As I understand, if the object which calls your attribute getter method has already allocated some memory for the return value then you should use that allocated memory. This could be the scenario if the object that is querying your data is expecting to get, for instance, always a single t_atom (or, let’s say in a more generic way, an arbitrary but pre-fixed number of t_atoms) in which case it is more efficient for the object to store that t_atom in its object struct instead of allocating memory for that atom each single time it wants to make a query to your attribute’s getter method.

Hope this helps,

December 5, 2010 | 7:01 am

Hello Siska,

yep, could be a scenario ; but if size of expecting data is not equal to data to get ; what my object is supposed to do ? Of course it may never happened ; but in case ;-)

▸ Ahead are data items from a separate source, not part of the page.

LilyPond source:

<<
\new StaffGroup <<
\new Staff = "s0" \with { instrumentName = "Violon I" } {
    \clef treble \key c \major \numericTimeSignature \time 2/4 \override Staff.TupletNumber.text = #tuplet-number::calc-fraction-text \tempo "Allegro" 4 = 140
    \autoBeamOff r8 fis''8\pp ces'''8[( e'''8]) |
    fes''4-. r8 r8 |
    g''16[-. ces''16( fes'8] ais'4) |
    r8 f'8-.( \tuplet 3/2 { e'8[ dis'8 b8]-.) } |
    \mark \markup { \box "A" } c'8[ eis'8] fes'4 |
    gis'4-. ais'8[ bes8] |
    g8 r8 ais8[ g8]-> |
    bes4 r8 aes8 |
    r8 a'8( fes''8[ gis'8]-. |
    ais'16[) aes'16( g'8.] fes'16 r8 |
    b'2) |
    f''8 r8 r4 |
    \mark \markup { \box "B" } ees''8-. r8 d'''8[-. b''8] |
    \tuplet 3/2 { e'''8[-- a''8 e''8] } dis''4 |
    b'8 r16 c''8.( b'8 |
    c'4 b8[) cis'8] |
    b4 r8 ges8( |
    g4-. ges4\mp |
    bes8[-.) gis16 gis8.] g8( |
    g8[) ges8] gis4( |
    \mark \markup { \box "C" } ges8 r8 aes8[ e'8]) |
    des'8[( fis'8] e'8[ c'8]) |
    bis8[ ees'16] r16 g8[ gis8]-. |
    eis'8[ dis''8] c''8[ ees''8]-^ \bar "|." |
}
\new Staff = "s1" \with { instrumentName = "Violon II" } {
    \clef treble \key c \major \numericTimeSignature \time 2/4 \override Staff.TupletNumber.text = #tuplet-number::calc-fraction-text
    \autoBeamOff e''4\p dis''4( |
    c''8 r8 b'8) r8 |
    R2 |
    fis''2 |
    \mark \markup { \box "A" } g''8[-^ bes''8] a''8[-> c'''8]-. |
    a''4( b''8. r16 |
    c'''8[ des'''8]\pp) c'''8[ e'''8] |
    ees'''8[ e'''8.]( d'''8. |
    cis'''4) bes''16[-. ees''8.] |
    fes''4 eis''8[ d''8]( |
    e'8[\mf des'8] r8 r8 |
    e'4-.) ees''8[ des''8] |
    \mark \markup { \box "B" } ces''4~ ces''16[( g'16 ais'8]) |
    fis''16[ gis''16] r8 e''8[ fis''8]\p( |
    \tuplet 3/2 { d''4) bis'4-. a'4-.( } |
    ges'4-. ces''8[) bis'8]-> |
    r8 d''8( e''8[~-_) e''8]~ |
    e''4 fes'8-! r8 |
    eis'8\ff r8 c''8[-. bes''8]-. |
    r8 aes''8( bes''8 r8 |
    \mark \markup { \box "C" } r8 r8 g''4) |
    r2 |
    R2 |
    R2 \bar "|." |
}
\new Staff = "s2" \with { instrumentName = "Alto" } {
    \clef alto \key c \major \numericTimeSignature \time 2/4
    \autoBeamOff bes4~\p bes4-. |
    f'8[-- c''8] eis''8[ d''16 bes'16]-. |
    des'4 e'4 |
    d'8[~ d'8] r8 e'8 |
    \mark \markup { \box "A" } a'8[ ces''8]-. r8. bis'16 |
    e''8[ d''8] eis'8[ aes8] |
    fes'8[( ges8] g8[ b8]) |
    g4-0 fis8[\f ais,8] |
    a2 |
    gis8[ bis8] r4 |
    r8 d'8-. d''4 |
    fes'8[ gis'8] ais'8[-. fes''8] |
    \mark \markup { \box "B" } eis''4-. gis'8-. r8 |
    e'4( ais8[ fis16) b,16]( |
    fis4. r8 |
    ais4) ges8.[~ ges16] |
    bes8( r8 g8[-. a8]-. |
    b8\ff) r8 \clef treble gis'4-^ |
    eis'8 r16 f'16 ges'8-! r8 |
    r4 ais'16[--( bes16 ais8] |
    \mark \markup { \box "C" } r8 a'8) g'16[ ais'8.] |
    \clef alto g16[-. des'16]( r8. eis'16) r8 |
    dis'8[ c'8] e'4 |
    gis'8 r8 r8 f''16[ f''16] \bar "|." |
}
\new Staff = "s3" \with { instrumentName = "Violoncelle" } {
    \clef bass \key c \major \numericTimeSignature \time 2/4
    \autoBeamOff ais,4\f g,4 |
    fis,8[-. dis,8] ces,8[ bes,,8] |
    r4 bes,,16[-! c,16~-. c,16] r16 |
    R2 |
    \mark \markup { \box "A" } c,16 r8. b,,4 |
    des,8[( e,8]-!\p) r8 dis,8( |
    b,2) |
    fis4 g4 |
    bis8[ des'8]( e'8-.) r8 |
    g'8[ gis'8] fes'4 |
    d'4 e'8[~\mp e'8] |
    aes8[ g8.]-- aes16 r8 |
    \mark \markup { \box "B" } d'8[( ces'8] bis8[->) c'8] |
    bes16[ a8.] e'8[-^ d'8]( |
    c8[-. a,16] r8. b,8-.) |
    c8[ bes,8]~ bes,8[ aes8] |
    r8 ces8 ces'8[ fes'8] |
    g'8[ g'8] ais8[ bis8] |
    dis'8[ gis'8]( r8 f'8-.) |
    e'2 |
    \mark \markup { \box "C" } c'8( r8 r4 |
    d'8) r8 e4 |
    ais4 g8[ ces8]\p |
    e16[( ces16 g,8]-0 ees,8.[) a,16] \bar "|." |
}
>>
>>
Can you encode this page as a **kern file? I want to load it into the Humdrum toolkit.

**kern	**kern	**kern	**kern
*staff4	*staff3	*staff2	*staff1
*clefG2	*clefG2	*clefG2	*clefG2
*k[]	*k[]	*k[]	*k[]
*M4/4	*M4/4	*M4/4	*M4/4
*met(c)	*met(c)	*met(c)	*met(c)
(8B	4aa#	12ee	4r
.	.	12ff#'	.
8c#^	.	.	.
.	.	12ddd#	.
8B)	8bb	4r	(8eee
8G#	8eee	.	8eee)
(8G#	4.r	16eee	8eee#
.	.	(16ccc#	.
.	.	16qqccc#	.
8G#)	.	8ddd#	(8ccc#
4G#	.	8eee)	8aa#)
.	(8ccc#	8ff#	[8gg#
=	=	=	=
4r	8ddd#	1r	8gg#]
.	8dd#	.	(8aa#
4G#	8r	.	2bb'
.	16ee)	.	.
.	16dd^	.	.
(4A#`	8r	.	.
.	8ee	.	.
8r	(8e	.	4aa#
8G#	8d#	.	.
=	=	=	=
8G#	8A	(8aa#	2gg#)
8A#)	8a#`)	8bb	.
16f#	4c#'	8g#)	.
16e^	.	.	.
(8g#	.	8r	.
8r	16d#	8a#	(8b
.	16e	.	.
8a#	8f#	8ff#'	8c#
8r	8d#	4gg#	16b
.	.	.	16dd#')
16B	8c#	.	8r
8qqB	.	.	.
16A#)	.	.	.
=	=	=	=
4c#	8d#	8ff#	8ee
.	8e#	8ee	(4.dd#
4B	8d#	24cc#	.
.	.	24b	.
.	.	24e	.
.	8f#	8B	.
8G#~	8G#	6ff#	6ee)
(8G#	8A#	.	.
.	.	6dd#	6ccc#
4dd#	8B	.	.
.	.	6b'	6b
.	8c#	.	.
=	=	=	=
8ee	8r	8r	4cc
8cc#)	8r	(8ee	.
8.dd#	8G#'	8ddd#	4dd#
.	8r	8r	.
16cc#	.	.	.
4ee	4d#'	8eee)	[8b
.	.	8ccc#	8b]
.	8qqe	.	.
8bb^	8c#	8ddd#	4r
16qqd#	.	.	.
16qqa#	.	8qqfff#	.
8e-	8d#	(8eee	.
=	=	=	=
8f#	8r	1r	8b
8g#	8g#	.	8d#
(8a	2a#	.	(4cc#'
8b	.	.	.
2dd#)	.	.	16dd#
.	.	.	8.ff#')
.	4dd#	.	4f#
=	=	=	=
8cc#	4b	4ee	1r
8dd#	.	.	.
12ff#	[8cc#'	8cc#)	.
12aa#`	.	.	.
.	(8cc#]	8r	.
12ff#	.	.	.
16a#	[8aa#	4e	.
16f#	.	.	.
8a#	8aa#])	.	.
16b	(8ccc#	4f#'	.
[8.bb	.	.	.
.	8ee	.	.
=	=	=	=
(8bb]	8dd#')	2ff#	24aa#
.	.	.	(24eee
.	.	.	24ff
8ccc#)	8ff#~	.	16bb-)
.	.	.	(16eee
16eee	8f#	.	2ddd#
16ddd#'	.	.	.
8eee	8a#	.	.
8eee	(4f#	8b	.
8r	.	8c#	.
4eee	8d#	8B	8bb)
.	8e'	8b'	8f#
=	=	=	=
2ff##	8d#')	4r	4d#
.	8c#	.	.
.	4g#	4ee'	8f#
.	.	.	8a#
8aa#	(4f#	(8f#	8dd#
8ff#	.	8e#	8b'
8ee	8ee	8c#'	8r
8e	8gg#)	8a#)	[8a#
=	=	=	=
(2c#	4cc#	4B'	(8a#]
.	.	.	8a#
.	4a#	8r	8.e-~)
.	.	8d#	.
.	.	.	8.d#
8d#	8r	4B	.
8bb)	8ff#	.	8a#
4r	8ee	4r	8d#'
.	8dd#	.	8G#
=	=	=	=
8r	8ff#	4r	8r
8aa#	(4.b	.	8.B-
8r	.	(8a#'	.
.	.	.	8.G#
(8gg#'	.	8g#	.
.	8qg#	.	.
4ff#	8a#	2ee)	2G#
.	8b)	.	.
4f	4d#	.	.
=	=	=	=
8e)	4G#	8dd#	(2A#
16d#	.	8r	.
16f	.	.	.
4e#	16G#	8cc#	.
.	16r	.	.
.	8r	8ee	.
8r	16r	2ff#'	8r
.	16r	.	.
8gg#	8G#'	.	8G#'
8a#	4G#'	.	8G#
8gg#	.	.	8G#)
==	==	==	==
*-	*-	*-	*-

1. return MAX_ERR_GENERIC ?
2. free the memory (query) and allocate new one ; not very safe …
3. do nothing.

I prefer the 1. ; any opinion ?

December 5, 2010 | 12:39 pm


I’m not sure about the ‘standard’ way which legacy objects do in these scenarios. However, option 2 is definitely wrong since you’re freeing memory you didn’t allocate. If the t_atom that was passed in is a static member of a struct or is a local variable of a function then you would probably corrupt the memory and you’d crash the program sooner or later.
To be honest, I guess that most of the objects will call your getter in the 0-NULL way. I guess that the scenario when these data is not empty is reserved for some really specific background stuff or for cases when the caller object knows exactly the kind (and amount of) data it might get. Imagine this: I write an external that has an internal array of atoms and has a custom attribute representing the size of this internal array. I also write another external that at some point needs to query the size of that array. In this specific case I know exactly that I’ll get a single atom, therefore I won’t make the getter method allocate each time a new portion of memory (that’s quite inefficient memory management), instead, I’ll have a local variable of type t_atom an I’ll always call the getter method with the address of that local variable.
What I would do in your case is first of all, a test: if the size of the expected data is equals to the size of the data you want to return, I’d just use it. If not, I would return MAX_ERR_GENERIC however, I’d also return something at least half-useful info (I don’t know your situation, but at this point you might need to be creative — or you could set each incoming t_atom to 0 or some other empty value, like setting the type of the atom to A_NOTHING). Don’t forget that most of the developers usually won’t check for the error value returned…

Hope this helps,

P.S.: Siska is my family name, BTW.

December 5, 2010 | 4:44 pm

Hello Ádám,

I think i’ll just return MAX_ERR_GENERIC in case of allocated memory, as this external will never be used by other people than me ; i just try to learn C in a crashproof way ;-)

Thanks for reply.


December 6, 2010 | 1:54 pm

Here’s the quick and simple response:

You should use the allocated memory if it is passed in (never writing more values than the argc passed in). This can be done in certain instances for efficiency reasons.

Allocate memory if it is not passed in.

Never reallocate memory which has been passed in.